Quand on marche dans un sentier, on a un peu l’impression que ce dernier a toujours existé, surtout s’il est bien intégré à son milieu. Il y a quelque chose d’un peu magique là-dedans. Mais qui a fait ça et comment ? La plupart des animaux terrestres entretiennent des sentiers afin de circuler sur leur territoire en dépensant le moins d’énergie possible. L’humain n’échappe évidemment pas à cette règle.
À la base, il s’agit essentiellement de circuler par un itinéraire ergonomique et de repasser maintes et maintes fois en entretenant la végétation au passage (branches, arbres tombés).
Mais pour qu’un sentier pédestre plus raffiné voie le jour, il en est tout autrement. L’énergie déployée est assez imposante !
Pour vous partager les réalités de ce savoir faire, j’ai contacté un pilier dans le domaine, Jacques Racine. C’est aussi pour moi un mentor et surtout un grand ami avec qui j’ai appris et partagé cette passion.
JFG : D’abord Jacques, depuis combien de temps fais-tu de l’aménagement ?
J.R : Depuis environ une trentaine d’années.
JFG : Comment as-tu commencé ?
J.R : À l’époque, j’avais une petite ferme de subsistance et j’avais décidé de vendre mes animaux. Dans le même temps, le Parc Saguenay prenait racine et cherchait des travailleurs pour développer un réseau de sentiers pédestres.
Moi : Que préfères-tu dans ce métier ?
J.R. : Je crois qu’on a tous dans notre ADN un gène pour ça.
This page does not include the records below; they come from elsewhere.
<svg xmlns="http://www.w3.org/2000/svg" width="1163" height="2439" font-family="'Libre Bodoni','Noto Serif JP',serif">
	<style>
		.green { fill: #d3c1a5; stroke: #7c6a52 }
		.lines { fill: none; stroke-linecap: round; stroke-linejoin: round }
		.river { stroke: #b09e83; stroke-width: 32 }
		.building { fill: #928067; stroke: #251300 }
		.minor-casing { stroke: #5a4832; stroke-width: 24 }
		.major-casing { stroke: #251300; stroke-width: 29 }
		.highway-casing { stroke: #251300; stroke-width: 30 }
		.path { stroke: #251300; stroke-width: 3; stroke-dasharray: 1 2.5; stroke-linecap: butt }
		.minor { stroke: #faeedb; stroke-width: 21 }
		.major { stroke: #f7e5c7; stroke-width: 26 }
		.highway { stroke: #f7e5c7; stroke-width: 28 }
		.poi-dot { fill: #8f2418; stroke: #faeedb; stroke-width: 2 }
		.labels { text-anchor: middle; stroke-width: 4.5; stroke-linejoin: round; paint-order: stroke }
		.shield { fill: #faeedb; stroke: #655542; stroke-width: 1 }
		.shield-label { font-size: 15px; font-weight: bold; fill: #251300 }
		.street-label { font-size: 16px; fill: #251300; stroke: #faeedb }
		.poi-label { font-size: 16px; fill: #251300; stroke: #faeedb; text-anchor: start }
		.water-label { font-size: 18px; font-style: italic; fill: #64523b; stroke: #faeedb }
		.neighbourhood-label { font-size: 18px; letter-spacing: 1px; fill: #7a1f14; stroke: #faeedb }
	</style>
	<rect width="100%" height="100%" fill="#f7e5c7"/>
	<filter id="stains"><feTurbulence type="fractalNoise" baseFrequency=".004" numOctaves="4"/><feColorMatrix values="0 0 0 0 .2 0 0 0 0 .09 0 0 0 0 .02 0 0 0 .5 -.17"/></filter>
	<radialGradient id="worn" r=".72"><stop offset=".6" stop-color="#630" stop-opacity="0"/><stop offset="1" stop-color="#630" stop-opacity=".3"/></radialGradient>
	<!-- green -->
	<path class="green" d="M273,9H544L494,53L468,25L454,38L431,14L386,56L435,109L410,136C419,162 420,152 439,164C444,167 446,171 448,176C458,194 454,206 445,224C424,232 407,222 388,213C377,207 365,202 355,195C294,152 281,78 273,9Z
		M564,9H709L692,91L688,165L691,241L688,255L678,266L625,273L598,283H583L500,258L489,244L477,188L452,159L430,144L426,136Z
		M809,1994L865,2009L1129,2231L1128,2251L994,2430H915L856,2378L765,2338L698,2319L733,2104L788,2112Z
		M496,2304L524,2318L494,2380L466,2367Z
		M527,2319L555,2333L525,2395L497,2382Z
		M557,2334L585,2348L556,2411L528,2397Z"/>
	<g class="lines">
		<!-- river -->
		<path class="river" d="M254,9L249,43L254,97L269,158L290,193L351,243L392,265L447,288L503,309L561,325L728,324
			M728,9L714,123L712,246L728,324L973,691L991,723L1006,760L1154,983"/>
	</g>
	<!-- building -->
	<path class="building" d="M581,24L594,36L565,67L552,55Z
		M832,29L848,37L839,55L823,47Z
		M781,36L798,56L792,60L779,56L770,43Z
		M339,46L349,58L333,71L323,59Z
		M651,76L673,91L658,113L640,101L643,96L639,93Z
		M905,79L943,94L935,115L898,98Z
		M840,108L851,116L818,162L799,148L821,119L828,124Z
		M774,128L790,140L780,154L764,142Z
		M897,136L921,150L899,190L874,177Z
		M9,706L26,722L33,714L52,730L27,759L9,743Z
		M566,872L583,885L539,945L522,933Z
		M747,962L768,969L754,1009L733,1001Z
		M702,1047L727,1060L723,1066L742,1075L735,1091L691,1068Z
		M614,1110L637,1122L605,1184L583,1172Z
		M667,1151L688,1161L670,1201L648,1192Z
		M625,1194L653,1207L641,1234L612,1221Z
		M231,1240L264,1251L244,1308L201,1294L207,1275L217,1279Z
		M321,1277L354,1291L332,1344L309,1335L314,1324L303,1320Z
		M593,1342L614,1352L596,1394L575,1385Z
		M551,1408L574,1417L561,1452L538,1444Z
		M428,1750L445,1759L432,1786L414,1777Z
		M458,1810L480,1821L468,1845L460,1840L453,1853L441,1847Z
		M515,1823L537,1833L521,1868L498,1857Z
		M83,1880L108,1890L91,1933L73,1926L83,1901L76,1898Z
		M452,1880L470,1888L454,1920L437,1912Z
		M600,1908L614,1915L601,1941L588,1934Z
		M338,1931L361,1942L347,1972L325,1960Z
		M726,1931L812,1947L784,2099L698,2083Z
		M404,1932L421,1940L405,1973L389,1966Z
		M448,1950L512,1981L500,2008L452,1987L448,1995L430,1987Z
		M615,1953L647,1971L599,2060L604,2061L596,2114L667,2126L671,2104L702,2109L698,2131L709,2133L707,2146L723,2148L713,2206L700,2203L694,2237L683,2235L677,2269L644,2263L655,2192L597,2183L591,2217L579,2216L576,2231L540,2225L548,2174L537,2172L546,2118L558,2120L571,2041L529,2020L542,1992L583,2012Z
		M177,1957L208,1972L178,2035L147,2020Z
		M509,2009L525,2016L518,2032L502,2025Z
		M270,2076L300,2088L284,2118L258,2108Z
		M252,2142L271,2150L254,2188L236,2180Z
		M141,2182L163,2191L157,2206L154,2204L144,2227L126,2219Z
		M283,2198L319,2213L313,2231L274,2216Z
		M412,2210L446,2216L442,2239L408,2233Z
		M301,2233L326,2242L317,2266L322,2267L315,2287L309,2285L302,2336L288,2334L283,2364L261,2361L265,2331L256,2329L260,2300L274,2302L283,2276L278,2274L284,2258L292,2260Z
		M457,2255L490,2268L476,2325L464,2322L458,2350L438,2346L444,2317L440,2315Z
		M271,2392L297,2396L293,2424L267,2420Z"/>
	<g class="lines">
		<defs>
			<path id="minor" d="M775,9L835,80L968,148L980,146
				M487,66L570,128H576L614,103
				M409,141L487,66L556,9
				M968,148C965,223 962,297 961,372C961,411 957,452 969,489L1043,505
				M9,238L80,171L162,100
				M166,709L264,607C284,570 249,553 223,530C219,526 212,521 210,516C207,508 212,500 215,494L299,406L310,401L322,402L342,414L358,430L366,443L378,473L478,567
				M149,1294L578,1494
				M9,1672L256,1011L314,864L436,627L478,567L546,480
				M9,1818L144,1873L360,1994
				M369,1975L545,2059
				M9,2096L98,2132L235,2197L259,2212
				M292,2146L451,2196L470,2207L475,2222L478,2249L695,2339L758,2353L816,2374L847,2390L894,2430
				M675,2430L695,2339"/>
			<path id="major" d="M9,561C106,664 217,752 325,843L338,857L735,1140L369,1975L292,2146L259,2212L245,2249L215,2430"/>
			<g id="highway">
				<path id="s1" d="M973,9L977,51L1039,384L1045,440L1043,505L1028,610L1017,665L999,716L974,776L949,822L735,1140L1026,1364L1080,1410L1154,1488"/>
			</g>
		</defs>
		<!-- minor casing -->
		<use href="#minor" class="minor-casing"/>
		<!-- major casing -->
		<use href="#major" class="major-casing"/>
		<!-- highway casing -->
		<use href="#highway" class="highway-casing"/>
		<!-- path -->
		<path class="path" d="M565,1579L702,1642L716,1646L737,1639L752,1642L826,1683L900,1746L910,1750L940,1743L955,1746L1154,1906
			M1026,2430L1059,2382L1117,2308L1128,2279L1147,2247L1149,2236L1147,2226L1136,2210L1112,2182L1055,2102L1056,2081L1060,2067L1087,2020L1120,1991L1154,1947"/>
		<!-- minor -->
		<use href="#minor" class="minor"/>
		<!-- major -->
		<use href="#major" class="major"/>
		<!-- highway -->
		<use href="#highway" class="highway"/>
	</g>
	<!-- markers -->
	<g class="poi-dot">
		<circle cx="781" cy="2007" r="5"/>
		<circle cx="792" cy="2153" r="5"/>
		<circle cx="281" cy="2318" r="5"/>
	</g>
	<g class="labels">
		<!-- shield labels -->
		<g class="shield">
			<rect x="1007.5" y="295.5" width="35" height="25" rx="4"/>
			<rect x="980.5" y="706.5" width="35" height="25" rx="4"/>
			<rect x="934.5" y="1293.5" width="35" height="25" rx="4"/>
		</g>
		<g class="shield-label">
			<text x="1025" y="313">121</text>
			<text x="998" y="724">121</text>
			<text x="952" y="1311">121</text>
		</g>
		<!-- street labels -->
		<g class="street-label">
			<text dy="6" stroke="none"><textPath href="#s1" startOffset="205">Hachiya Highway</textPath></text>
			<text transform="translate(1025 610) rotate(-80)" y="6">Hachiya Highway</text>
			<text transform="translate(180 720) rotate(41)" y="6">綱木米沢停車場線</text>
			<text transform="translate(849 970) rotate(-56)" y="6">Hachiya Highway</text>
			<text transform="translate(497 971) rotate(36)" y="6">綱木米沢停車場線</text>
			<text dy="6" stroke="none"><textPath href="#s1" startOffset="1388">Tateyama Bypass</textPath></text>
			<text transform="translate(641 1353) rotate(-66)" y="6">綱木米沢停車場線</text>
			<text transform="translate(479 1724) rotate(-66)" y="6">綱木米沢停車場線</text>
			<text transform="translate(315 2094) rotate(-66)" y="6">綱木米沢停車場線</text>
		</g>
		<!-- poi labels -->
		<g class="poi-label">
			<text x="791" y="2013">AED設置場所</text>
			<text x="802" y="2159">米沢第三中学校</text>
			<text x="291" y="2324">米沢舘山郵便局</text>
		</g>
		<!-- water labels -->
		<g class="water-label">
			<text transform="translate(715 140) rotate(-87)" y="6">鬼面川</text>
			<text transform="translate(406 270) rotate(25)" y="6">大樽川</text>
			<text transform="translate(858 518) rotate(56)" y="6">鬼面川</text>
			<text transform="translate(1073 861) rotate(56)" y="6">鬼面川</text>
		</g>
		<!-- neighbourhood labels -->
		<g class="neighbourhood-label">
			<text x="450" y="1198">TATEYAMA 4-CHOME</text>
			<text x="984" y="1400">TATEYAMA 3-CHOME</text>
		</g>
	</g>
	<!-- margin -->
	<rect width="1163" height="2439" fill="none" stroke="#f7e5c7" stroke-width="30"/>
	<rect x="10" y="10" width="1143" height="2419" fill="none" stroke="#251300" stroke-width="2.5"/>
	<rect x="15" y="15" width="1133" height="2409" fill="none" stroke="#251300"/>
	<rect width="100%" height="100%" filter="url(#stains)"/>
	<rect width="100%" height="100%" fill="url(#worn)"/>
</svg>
Voyez comment les enfants aménagent d’instinct des petites rigoles pour gérer l’eau. De mettre à profit ce « gène » pour aménager des sentiers dans des territoires majestueux est pour moi profondément satisfaisant. J’aime aussi la portion exploration et balisage. On doit faire appel à notre sensibilité pour trouver les plus beaux trésors du coin afin de les mettre en valeur pour toucher les futurs randonneurs.
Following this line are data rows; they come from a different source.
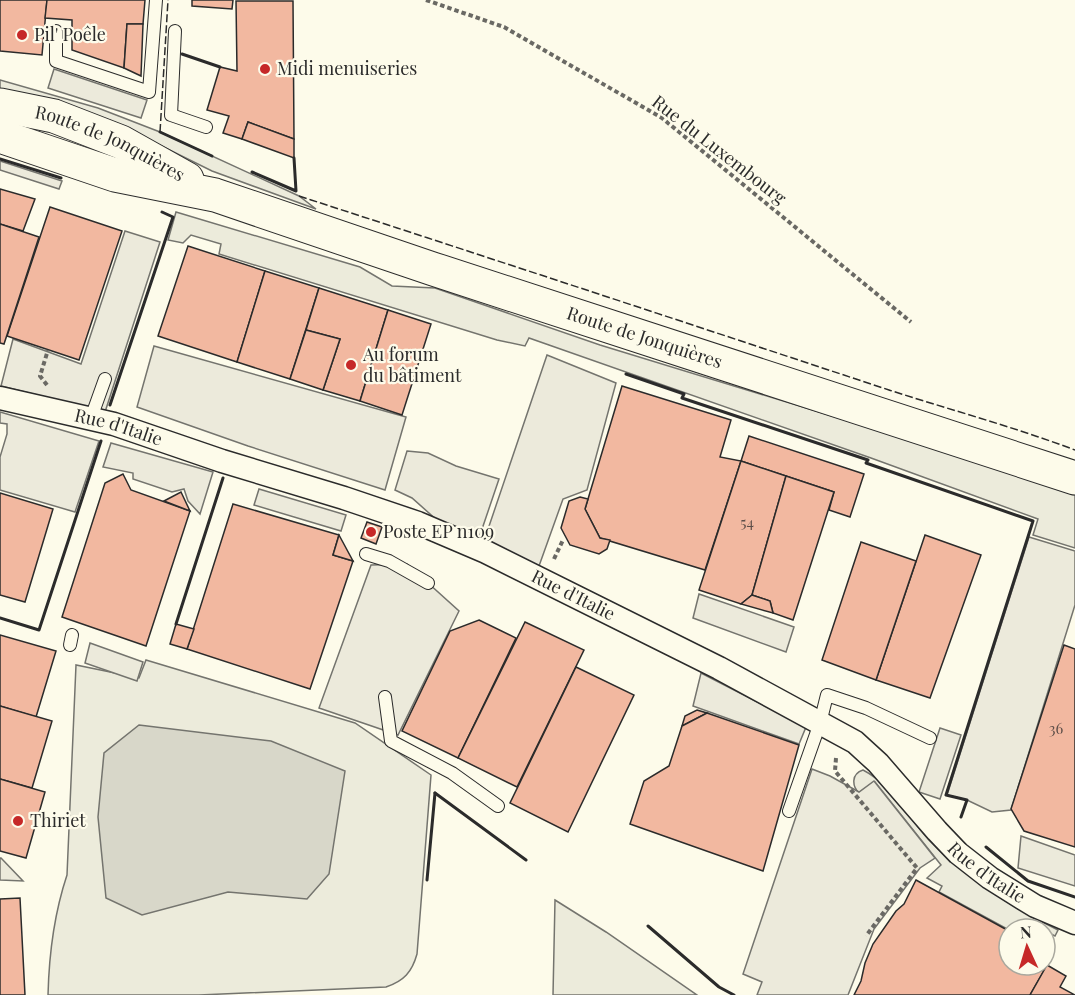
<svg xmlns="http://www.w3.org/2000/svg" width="1075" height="995" viewBox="0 0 1075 995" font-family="'Playfair Display',serif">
<rect width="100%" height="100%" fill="#fdfbea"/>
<g fill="#ecebdb" stroke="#74746e" stroke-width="1.5">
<path d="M0,80L98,108L160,132L299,196L316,209L212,171L109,120L0,93Z"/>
<path d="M176,212L360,267L392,286L435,288L600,345L917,442L1075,495V548L1033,535L1038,519L871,458L529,338L525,346L497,340L219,254L221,244L191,235L183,243L168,240Z"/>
<path d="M146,660L355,723L431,775L417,954C412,972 404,981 386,987L199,995H48C49,954 54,914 67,875L76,665L139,678Z"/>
<path d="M863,770C891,784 908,818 929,840C966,878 1011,907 1058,930L1055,936L1045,931V929L1023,920L1018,929L1009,930L939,892L942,886L927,878L941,865L875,782L859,793C852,786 851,774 863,770Z"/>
<path d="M555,900L606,932L697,995H553Z"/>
</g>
<g fill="#eceadb" stroke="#74746e" stroke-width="1.5">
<path d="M54,69L147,100L141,118L48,88Z"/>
<path d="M0,161L62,181L59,189L0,170Z"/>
<path d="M125,231L160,242L105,412L1,386L13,339L81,364Z"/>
<path d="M154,346L406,417L385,490L248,446L137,407Z"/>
<path d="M547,355L616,383L587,490L563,499L539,566L484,541Z"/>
<path d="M0,412L99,441L75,512L0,490V457L7,434V424L0,423Z"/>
<path d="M111,443L213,472L200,514L188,501L184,489L172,492L133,479V473L103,467Z"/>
<path d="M407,451L428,453L456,466L499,479L480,535L474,536L438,521L412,498L395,490Z"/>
<path d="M259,489L346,515L341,531L254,505Z"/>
<path d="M1029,537L1075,551V605L1011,810L992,812L967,800L947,795Z"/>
<path d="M407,564L459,611L398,735L319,708L371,565Z"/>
<path d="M699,594L794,627L786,652L693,618Z"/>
<path d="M90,643L143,662L137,681L85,663Z"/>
<path d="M701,673L806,727L799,744L693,706Z"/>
<path d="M940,728L961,735L940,799L919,792Z"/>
<path d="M812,769L830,776L859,792L874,781L935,858L920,868L874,929L848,995H757L762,982L743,974Z"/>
<path d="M1021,836L1075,855V886L1018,868Z"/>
<path d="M0,858H1L23,881L0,880Z"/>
</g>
<path fill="#d8d7c9" stroke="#74746e" stroke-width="1.5" d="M139,725L271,741L345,771L329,874L307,899L228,892L142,915L106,898L98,817L104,753Z"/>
<g fill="#f2b8a0" stroke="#2b2b2b" stroke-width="1.5">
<path d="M0,0H47L42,55L0,51Z"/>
<path d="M47,0H145L143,24H127L124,68L72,50V20L45,18Z"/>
<path d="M192,0H233L232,9L192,6Z"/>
<path d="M236,1H293L294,139L248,122L242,139L223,133L229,116L207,110L220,67L237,71Z"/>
<path d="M127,24H143L141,76L124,68Z"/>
<path d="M248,122L294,139V158L242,139Z"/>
<path d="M0,189L35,199L23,231L0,224Z"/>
<path d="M50,207L122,231L79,360L7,336Z"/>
<path d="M0,224L39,237L4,344L0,343Z"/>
<path d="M188,246L265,271L237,362L158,336Z"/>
<path d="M265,271L319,288L290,379L237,362Z"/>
<path d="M319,288L388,310L360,401L323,390L340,339L306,330Z"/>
<path d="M388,310L431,324L402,415L360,401Z"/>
<path d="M306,330L340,339L323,390L290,379Z"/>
<path d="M622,386L731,420L720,457L741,461L705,570L600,538L585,509Z"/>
<path d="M749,436L864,474L850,517L829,510L834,492L741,461Z"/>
<path d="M741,461L786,476L752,595L741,604L699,590Z"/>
<path d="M123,474L131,490L190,511L146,646L62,617L105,483Z"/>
<path d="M786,476L834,492L793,620L773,613L770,601L752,595Z"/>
<path d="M181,492L190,511L164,501Z"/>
<path d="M0,493L53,509L25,602L0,595Z"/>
<path d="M580,497L588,499L585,509L600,538L610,540L607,549L599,554L570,545L561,528L569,501Z"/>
<path d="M233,504L339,535L333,555L353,561L310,689L187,649Z"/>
<path d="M367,522L382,527L376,544L361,538Z"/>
<path d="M339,535L353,561L333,555Z"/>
<path d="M925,535L981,555L930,698L876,680Z"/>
<path d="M861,542L916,561L876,680L822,660Z"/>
<path d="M752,595L770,601L773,613L741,604Z"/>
<path d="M479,620L516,638L458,758L402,731L450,631Z"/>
<path d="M525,622L584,650L517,787L458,758Z"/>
<path d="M176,624L194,629L187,649L170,644Z"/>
<path d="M0,635L56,651L36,717L0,706Z"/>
<path d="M1064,645L1075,649V847L1024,831L1011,809Z"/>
<path d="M576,667L634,695L568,832L510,803Z"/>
<path d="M0,706L52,721L32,788L0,779Z"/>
<path d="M697,710L707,713L682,726L685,716Z"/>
<path d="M707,713L799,745L763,871L630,824L644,781L669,766L682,726Z"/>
<path d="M0,779L45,792L26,858L0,851Z"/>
<path d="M916,880L1009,931V965H1045V951L1053,955L1030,995H854L861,981L865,963L873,944L896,911L904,904Z"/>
<path d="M20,898L25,995H0V899Z"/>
<path d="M1047,965L1066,976L1060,987L1075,995H1030Z"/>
</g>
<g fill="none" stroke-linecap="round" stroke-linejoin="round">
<defs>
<g id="lane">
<path d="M56,31V61L149,92L156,0"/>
<path d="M175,31L171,115L206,127"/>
<path d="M91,418L105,379"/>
<path d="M366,554L389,561L428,583"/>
<path d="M70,645L72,635"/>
<path d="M385,697L391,741L452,773L498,806"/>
<path d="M789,811L820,723L827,695L866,708L930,738"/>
</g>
<g id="street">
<path id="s1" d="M0,398L114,424L222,461L344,498L418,523L486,552L719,668L855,742L878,763L937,831L958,853L990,878L1035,906L1075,923"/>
</g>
<g id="secondary">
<path id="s2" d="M0,105L54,116L121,142L187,179"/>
<path id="s3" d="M0,136L115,175L215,195L433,269L1075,478"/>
</g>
</defs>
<use href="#lane" stroke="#2b2b2b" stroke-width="14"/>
<use href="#street" stroke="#2b2b2b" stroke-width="25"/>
<use href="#secondary" stroke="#2b2b2b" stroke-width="35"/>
<g stroke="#6a6964" stroke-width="4" stroke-dasharray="4.5 3" stroke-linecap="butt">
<path d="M426,0L504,27L662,118L911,322"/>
<path d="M47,385L40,376L48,350"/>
<path d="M554,559L563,540"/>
<path d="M836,758L835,771L917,868L866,936"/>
</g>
<use href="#lane" stroke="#fdfbea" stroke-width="12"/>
<use href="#street" stroke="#fdfbea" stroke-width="22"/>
<use href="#secondary" stroke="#fdfbea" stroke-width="33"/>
<g stroke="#2b2b2b" stroke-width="1.5" stroke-dasharray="8 3" stroke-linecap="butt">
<path d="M160,132L168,0"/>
<path d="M299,196C496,260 693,325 889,390C951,410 1014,427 1075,450"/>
</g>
<g stroke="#2b2b2b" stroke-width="3">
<path d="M182,54L220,67"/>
<path d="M160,132L212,156"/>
<path d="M0,159L61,178"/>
<path d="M252,172L296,191L294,158"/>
<path d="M626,374L684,394L682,398L868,460L866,463L1033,521L946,795L967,800L961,817"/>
<path d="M110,405L173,217L162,212"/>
<path d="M0,618L39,630L101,441"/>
<path d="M176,624L223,478"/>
<path d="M435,793L526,860"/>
<path d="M986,847L1028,881L1075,897"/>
<path d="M427,880L435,793"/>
<path d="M648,926L719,987L734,995"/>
</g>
</g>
<g fill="#c62828" stroke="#fdfbea" stroke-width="2">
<circle cx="22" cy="35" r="6"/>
<circle cx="265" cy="69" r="6"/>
<circle cx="351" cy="365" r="6"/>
<circle cx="371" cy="532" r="6"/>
<circle cx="18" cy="821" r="6"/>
</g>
<g text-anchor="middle" stroke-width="4.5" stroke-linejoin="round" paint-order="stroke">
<g font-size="15" fill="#5d4e48">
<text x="747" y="528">54</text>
<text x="1056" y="734">36</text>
</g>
<g font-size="18" fill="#2b2b2b" stroke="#fdfbea" text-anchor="start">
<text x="34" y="41">Pil' Poêle</text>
<text x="277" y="75">Midi menuiseries</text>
<text x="363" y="361">Au forum<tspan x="363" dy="21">du bâtiment</tspan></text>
<text x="383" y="538">Poste EP n109</text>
<text x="30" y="827">Thiriet</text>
</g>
<g font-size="18" fill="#2b2b2b" stroke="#fdfbea">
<text dy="6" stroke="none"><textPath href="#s2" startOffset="117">Route de Jonquières</textPath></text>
<text transform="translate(719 150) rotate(38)" y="6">Rue du Luxembourg</text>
<text dy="6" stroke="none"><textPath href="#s3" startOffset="676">Route de Jonquières</textPath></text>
<text dy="6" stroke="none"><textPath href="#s1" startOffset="122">Rue d'Italie</textPath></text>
<text dy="6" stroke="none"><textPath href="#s1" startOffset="608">Rue d'Italie</textPath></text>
<text dy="6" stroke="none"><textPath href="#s1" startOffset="1112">Rue d'Italie</textPath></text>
</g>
</g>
<g transform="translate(1027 947) rotate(356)"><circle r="28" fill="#fdfbea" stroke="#a9a89e" stroke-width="1.5"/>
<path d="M0-4.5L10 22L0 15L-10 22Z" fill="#c62828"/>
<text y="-9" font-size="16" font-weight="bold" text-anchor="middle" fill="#2b2b2b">N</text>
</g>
</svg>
JFG : Qu’est-ce que tu trouves plus difficile ?
J.R. : Ce que j’ai trouvé plus difficile, c’est de constater que bien souvent les gestionnaires n’ont malheureusement pas souvent les budgets pour entretenir suffisamment les sentiers et donc ces derniers se dégradent plus rapidement.
JFG : Peux-tu me décrire brièvement comment tu procèdes pour baliser un futur sentier ?
J.R. : Pour faire simple, je dirais que premièrement, il faut identifier les points d’intérêt dans le secteur concerné et deuxièmement, les relier de la façon la plus ergonomique possible en évitant les zones humides au maximum.
Jacques Racine continue à œuvrer dans le domaine comme consultant ou chargé de projet. Conscient que son corps demande une diminution du travail physique intense, il cherche depuis quelques années à passer le flambeau progressivement. Ayant senti l’appel mais ne pouvant prendre cette charge seul, j’ai proposé à des collègues et amis de mettre sur pied une équipe d’aménagement de sentiers au Bas-Saguenay. Voilà qu’est née l’entreprise Roches et Racines.
Le but est de créer une coopérative avec des travailleurs (ses) d’ici, pour des projets d’ici. Nous visons à mettre en valeur ce métier manuel et artistique en s’offrant de bonnes conditions et un climat de travail agréable. Nos valeurs : allier la sensibilité du milieu naturel et le travail de qualité. Le patrimoine des sentiers de notre milieu est un précieux héritage que nous avons reçu de nos prédécesseurs. Nous sommes désireux de l’honorer et de poursuivre ce noble travail.